Probiotics and prebiotics are added to a slew of cold drinks. Consumer Reports testers said Culture Pop Probiotic Soda, Wild Berries & Lime had a well-blended sweet and tart combo. Plus, it has no sugar substitutes.

“Drinks with probiotics might not have the same benefits as foods we know that have beneficial probiotics, like yogurt and kimchi. They don’t have the variety of bacteria and other healthy compounds that fermented foods do,” says Consumer Reports’ Expert Amy Keating.

What about healthy-sounding green juices? They’re an easy way to get some vitamins and minerals in your diet, but they shouldn’t replace your veggies.

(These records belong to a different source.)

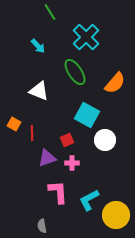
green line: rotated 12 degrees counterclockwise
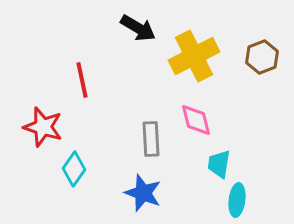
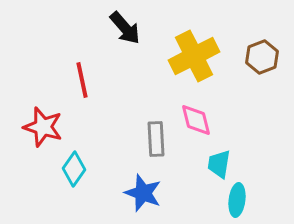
black arrow: moved 13 px left; rotated 18 degrees clockwise
gray rectangle: moved 5 px right
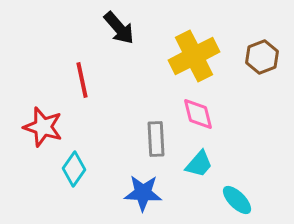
black arrow: moved 6 px left
pink diamond: moved 2 px right, 6 px up
cyan trapezoid: moved 20 px left; rotated 148 degrees counterclockwise
blue star: rotated 18 degrees counterclockwise
cyan ellipse: rotated 52 degrees counterclockwise
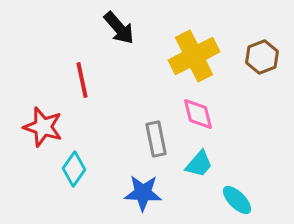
gray rectangle: rotated 8 degrees counterclockwise
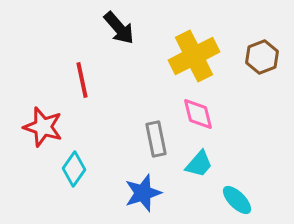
blue star: rotated 21 degrees counterclockwise
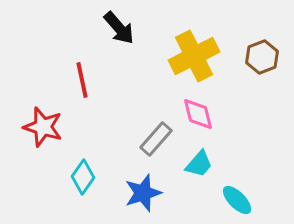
gray rectangle: rotated 52 degrees clockwise
cyan diamond: moved 9 px right, 8 px down
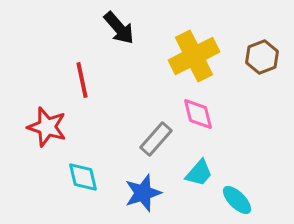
red star: moved 4 px right
cyan trapezoid: moved 9 px down
cyan diamond: rotated 48 degrees counterclockwise
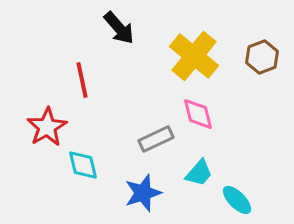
yellow cross: rotated 24 degrees counterclockwise
red star: rotated 24 degrees clockwise
gray rectangle: rotated 24 degrees clockwise
cyan diamond: moved 12 px up
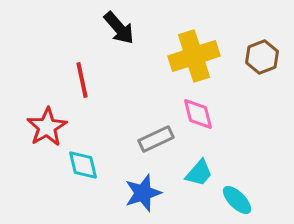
yellow cross: rotated 33 degrees clockwise
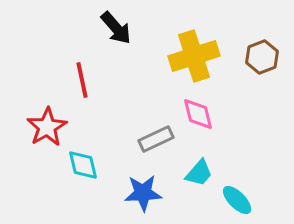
black arrow: moved 3 px left
blue star: rotated 15 degrees clockwise
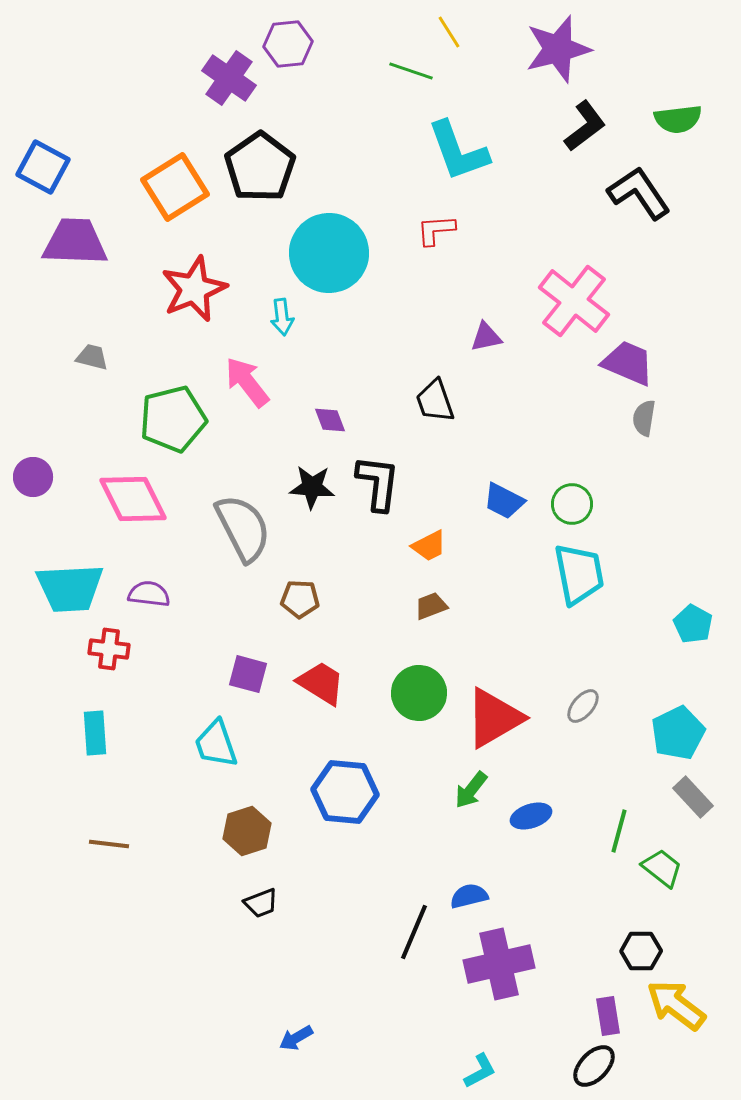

Opt for those that have vegetables high on their ingredients lists. Suja Organic Cold-Pressed Mighty Dozen, with very little fruit juice, has 80 calories in 12 ounces. Compare that with 270 calories in 15.2 ounces of Naked Juice Green Machine, which has fruit juice as the first ingredient.

Drinks marketed as Stress-relievers such as Recess Infused Sparkling Water Mood Raspberry Lemon and Droplet Sparkling Self-Care Beverage Pretty Balanced could make a flavorful, alcohol-free alternative to a glass of wine or a cocktail, but it’s not clear if their calming effects are really significant.

Energy drinks have been around for decades, but newcomers such as Aspire, Celsius, and Clean contain “natural” sources of caffeine, but there’s no chemical difference.

And no matter the drink, check for added sugars, sodium and other added ingredients.